| Consigne |
Relevez, dans l'ordre où ils apparaissent, tous les prénoms de personnes cités dans le récit sur le camp de Calais.

___ Extrait du texte

L'ancrage


Deux semaines après ma première rencontre avec les habitants du camp de Calais, je reviens dans l’impasse de sable. Cette fois, je me gare plus loin car les voitures stationnées près de la jungle sont verbalisées. Zimako et Ahmed discutent à l’entrée avec deux autres hommes, appelés en renfort pour les coupes. Nous entrons ensemble dans le camp. Des tentes se sont agglomérées, des bâches déplacées, des visages accumulés. Une masse humaine respire et s’agite comme un coeur de nuage. Nous nous dirigeons vers l’école. Un deuxième bâtiment se construit. Le soleil inhabituel de novembre donne le sourire. L’entrain des personnes que je rencontre cache leurs nuits, consacrées à la traversée. L’incertitude de ces hommes et femmes donne un étrange rythme au camp : saccadé, bouillant. Jungle-tourbillon, chacun s’y plonge sans savoir ce que la tempête laissera derrière elle. 


Les visages des deux acolytes coiffeurs se font échos, le premier m’est familier, le second inconnu.
Le générateur d’électricité nous attend devant l’école. Quand Zimako nous quitte pour retourner
à ses travaux, j’interroge le nouveau du regard :
- Moi, c’est Bagzad. Je cuisinais au restaurant collectif la dernière fois que tu es venue. J’étais
passé vous voir rapidement et je vous avais envoyé mon frère Shazad. On était tous les deux
coiffeurs en Irak pour payer nos études, me rappelle-t-il.
Une bienveillance naturelle émane de lui. Kurde polyglotte, il prend en main l’organisation de notre
salon de coiffure temporaire. L’organisation avec laquelle il se démène pour notre initiative ressemble
à sa barbe. Parfaitement soignée. A 26 ans, il semble savoir où il va et le plannifier de
manière réfléchie. Dans un parfait anglais, il m’explique avoir été ingénieur civil en Irak et vouloir
se créer un avenir au Royaume-Uni.
Avec son aide, les coupes reprennent de plus belle. Je revois des hommes que j’avais coiffés la
première fois, les mêmes styles de coupes sont demandés, les mêmes sourires affichés. L’ambiance
est masculine, leur amitié brille au soleil et les bavardages brouahahassent.
Le temps d’une coupe, une bulle nous enveloppe. J’ai l’impression qu’ils retrouvent avec plaisir la
routine familiale du barbier. Je perds la notion de leur statut transitoire, de la douleur du chemin
qu’ils ont parcouru. Personne n’en parle. C’est comme une douleur profonde mais taboue qu’il
serait impudique de dévoiler. Notre échange gomme momentanément la misère qui nous entoure.

Hawar, un autre coiffeur kurde se joint à nous. Ses yeux miels se remarquent de loin. Musclé, le
dos droit, il renvoie un charme certain. Pourtant, il est gêné à l’idée qu’on le prenne en photo.

______
___ Extrait de données

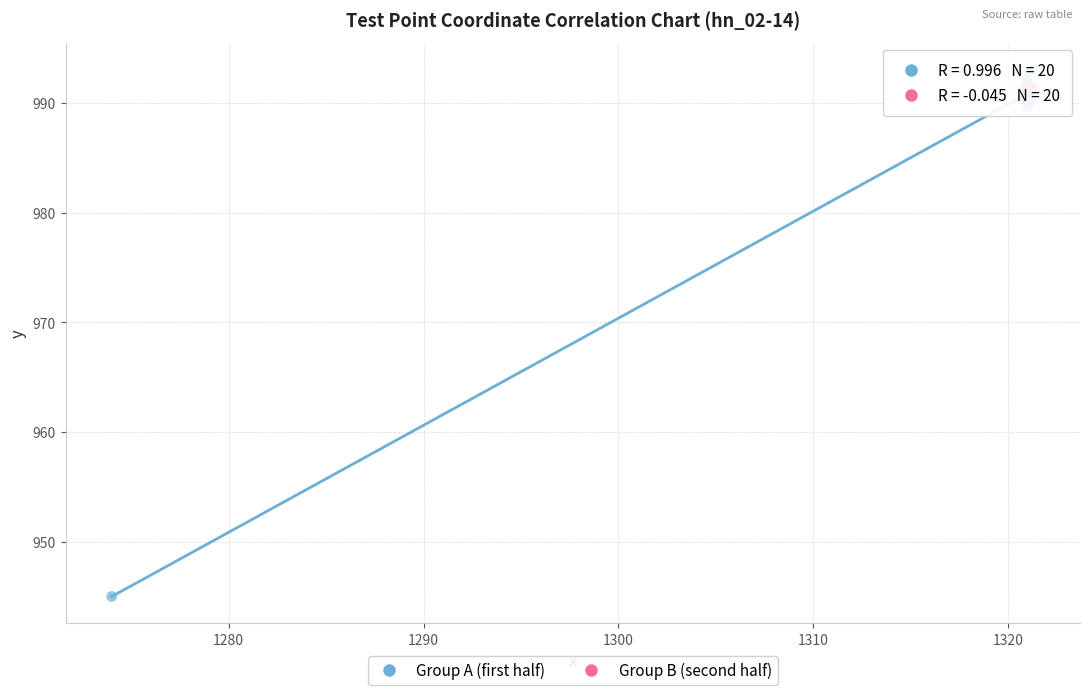

Which series has the widest spread of Y values?

Group A (first half)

______

| Résultat de l'exercice |
Zimako, Ahmed, Bagzad, Shazad, Hawar